The control diagram does not identify all controls. Certain control schemes only get revealed through tutorials, though Ubisoft does not explicitly give this information to players prior to stumbling across such tutorials. Controls not listed on the controls page include: press and hold L2 to aim, and press R2 to throw an object or body. This comes in handy if you need to throw a corpse over railing, for example. You can make Senu do barrel rolls by spinning the left stick. This trick with Senu appears to be completely cosmetic. Those were just two examples of controls that Ubisoft decided to keep secret. Why? Who knows. It’s a mistake to not disclose all possible controls. It essentially robs the player of more fun he or she could have with a game. I recommend experimenting. You may discover something very cool.
Another thing that Ubisoft thought it would let players figure out for themselves involves spontaneous events. You may notice an exclamation point icon appearing while you play. I figured this one out by chance. The icon appeared, so I launched my eagle and saw that a hippo was attacking a woman. The exclamation point tells you that someone could use your help. It’s similar to other AC games in the way people would yell “thief” if they were pickpocketed. You could then catch the thief for the victim.

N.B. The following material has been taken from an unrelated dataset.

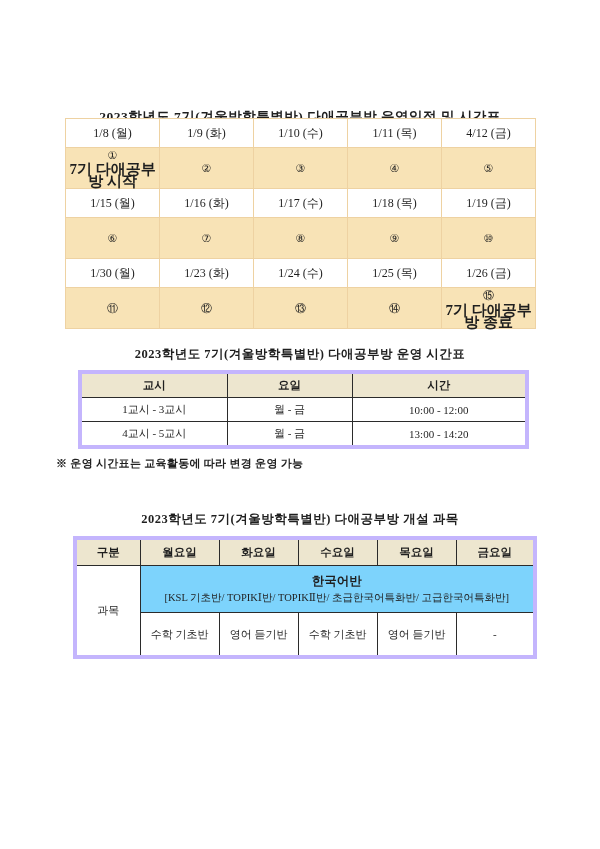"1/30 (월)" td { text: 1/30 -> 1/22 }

Perhaps one of the best features that Ubisoft achieved with this massive open-world environment is the elimination of grinding. I consider grinding to be repeatedly playing the same area. You can level up naturally by playing the game without replaying the same areas. This is no small accomplishment, as anyone who has played other open-world games is well aware. You may attack many strongholds for similar reasons yet each one is different.
If you enjoy adventure games, this is a title worth playing. This is the first game I’ve played that offers the country of ancient Egypt as a sandbox to explore. It is thoroughly entertaining and packed with loads of content and areas to explore. I highly recommend Assassin’s Creed: Origins.
All that being said, two stars deducted for a rather pedestrian story and a VERY weak end-game. Honestly, I did not actually give a damn about anyone in this game. The chariot racing mini-game I just quit after a handful of races because I frankly found them to be boring. Same thing with the naval battles. The AI felt fairly weak and predictable in almost every mission. The game made up for it by having a ridiculous amount of defenders in any main-story mission, but it just took patience to whittle them all down.
And then there were the boss battles. Oy vey. Instead of making any interesting show-downs or chase scenes, it was all locked-room fights with a boss who would blatantly cheat, making everything you had learned pretty useless. Just....tedious.